Excerto do documento |
----------
Lula, como Ulisses, agora empreende a viagem da volta para Ítaca, ou, como Edmund Danté, viverá o ajuste final de contas com seus detratores e traidores, assumindo o governo dia primeiro de janeiro. Queiramos usar uma metáfora ou outra, não há como ser lenientes com golpistas e traidores, se o sentimento de vingança e o ressentimento não são bons conselheiros, é bom flechar os pretendentes de Penélope, senão eles continuarão a almejar usurpar o trono.
Quem tem acompanhado os artigos que publiquei saberá que dissenti de parte da crítica da esquerda, tanto na visão de que eu via uma impossibilidade absoluta de virada de Bolsonaro no segundo turno, quanto na ideia de que é impossível um golpe antes da posse de Lula. Não há acúmulo de forças para o fascista, atualmente no poder, empreender o putsch final. Uma coisa é certa, nas tentativas de insurgências, sejam revolucionárias, sejam golpistas e contrarrevolucionárias, o momento da arremetida contra o a ordem deve ser tratado como uma ciência, não como algo aleatório.
Tudo que Bolsonaro fez, desde que assumiu o Planalto, foi conspirar para acabar com Estado Democrático de Direito e rasgar o que sobrou da Constituição de 1988. Para isto aparelhou o Estado, implantando uma mafiocracia, que foi desde emendas secretas escusas, a patrocínios mal explicados, com dinheiro público do BNDES para os cantores do agro, a desvio de verbas do MEC para construção de igrejas evangélicas. Um farto propinoduto, cuja extensão não sabemos o tamanho, irrigou uma estrutura golpista neonazista emergente.
----------
Explorar o material |
[1] Indique se cada afirmação abaixo está de acordo com o excerto, responda sim ou não e cite as palavras exatas do excerto que decidem cada caso. (a) Lula assumirá o governo no dia primeiro de janeiro. (b) Verbas do MEC foram desviadas para a construção de igrejas evangélicas. (c) O momento da arremetida contra a ordem pode ser tratado como algo aleatório.
[2] De acordo com o excerto, de qual instituição saiu o dinheiro público usado nos patrocínios aos cantores do agro?

Dados |
----------
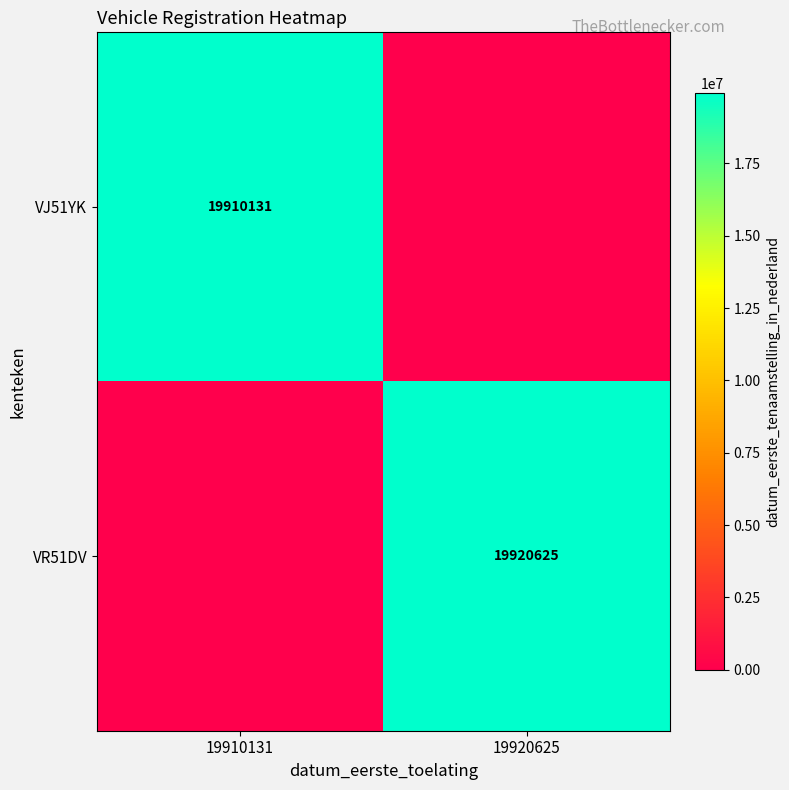

True or false: VR51DV has a value of 19920625 at 19920625.

True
----------
Respostas dos exercícios |
[1]
(a) Sim: "assumindo o governo dia primeiro de janeiro".
(b) Sim: "a desvio de verbas do MEC para construção de igrejas evangélicas".
(c) Não: "deve ser tratado como uma ciência, não como algo aleatório".

[2] Do BNDES.